Labels can be tricky, but earlier this month, Roger Olson wrote a helpful, clarifying post called, “Why I Am Not a ‘Liberal Christian.'” Positioning himself as “non-fundamentalist,” he then goes on to distinguish between those who identify themselves as “progressive” Christians, who are evangelical, broadly conservative, and primarily interested in setting themselves apart from the fundamentalist world, and those “progressives” who are truly theological liberals.
- A couple of prototypes for liberalism would be Friedrich Schleiermacher and Marcus Borg.
- Their point of view is captured in Claude Welch’s phrase: “maximal acknowledgment of the claims of modernity” in theology. That is, they recognize the authority of “modern thought” alongside or above Scripture and tradition.
Olson note six characteristics of genuine theological liberalism:
- Overall view of reality: Do they believe the universe is open to God’s special activity? Do they believe in supernatural acts of God — especially the bodily resurrection of Jesus? If not, they are likely theological liberals.
- Approach to doing theology: Do they approach theology “from above” or “from below”? Do they acknowledge special revelation and its authority?

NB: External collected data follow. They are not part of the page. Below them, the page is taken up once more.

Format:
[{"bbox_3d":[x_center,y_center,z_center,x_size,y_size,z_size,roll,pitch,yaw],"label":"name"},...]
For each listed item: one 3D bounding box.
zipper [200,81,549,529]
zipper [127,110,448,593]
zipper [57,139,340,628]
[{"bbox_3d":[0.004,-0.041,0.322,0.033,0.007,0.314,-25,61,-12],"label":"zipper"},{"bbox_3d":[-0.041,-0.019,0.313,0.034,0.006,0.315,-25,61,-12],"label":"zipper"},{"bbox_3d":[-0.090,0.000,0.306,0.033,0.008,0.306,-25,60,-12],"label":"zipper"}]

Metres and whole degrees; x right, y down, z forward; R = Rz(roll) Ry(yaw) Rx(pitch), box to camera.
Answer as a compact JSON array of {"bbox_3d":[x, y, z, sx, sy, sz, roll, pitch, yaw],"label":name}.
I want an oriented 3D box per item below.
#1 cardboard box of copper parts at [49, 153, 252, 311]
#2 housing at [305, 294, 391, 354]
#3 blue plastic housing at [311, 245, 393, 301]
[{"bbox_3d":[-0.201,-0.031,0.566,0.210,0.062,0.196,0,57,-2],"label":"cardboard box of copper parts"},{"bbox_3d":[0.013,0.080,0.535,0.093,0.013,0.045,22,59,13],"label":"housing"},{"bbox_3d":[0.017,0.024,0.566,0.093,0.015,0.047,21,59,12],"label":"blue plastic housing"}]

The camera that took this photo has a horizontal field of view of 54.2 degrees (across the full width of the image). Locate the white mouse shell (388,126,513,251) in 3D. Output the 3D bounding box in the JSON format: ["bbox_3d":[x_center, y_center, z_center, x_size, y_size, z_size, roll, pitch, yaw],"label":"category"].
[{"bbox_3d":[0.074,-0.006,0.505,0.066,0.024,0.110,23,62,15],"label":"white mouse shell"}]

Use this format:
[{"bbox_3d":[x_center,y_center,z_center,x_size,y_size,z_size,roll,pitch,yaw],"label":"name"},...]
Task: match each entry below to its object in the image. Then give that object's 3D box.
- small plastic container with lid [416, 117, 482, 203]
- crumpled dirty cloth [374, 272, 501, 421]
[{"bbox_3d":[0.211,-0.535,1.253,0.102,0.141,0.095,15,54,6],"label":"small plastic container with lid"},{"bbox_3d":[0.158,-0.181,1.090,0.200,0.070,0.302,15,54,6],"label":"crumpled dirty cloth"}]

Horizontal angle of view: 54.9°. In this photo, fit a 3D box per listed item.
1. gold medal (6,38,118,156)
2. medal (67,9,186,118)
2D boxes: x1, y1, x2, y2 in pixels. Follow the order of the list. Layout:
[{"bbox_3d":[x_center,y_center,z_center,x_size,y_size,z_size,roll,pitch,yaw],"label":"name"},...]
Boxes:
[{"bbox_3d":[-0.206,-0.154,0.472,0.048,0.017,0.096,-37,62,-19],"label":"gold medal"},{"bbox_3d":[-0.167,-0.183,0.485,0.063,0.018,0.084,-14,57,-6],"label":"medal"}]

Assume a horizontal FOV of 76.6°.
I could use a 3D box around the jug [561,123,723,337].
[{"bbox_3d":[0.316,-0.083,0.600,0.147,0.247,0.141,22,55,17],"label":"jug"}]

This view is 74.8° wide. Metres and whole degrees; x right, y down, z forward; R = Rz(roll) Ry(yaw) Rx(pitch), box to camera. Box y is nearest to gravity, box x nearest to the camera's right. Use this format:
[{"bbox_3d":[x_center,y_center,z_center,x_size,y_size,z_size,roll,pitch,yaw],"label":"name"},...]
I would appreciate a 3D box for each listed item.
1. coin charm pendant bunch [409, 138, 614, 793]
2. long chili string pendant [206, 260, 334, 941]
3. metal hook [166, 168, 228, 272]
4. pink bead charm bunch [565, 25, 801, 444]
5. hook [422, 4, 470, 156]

Or do they begin with human thought and experience? If the latter, they may be theological liberals.
- Christology: If their view of who Jesus is is merely functional and not ontologically incarnational and trinitarian, they are probably theologically liberal.
- View of Scripture: Do they see the Bible as different only in degree from other great books of spiritual wisdom or is it different in kind from them? Is it somehow “God’s” Word and not merely human words about religious experience? If it is only a remarkable human work, then we are likely hearing the liberal point of view.
- View of Salvation: Do they understand salvation in terms of forgiveness of sins and reconciliation with God, or is it only about realizing human potential through enlightenment and moral endeavor. The latter view tends to be promoted by theological liberals.
- View of the Future: Will there be a real return of Jesus Christ to bring about a new creation, or is that code for the existential experience of progress or the transformation of society into a just and peaceful world? If Jesus’ return is only a symbol, myth, or metaphor for human advancement, then it is evidence of liberalism.
Olson warns us that all such lists are crude representations of the complex beliefs of real human beings, and that most people and groups contain within themselves a mixture of conservative and liberal elements. Theological liberals, then, would be people who lean more toward the kinds of positions above.
I agree with Roger Olson that these positions are not profoundly Christian. As he says:
Their commitment is greater to modern culture, the Zeitgeist of the Enlightenment, than to Christian sources. Their “Christianity” is barely recognizable if recognizable at all—compared with anything that was called “Christian” before the Enlightenment. Ultimately, I believe, theological liberalism robs Christianity of its distinctiveness, the “scandal of particularity,” its prophetic edge, and makes it easy, respectable and dull.
…I have no problem with Christians who struggle with traditional belief; my problem is with those who “reinterpret it” so radically that it isn’t recognizable anymore.
The classic orthodox response to theological liberalism (or “modernism”) is J. Gresham Machen’s book, Christianity and Liberalism (1923). In it, Machen argued that liberalism was not simply another variety of Christian religion, but in actuality a different type of thought and life that grows out of a different root (the Enlightenment).
It is not “the faith that was once for all entrusted to the saints.”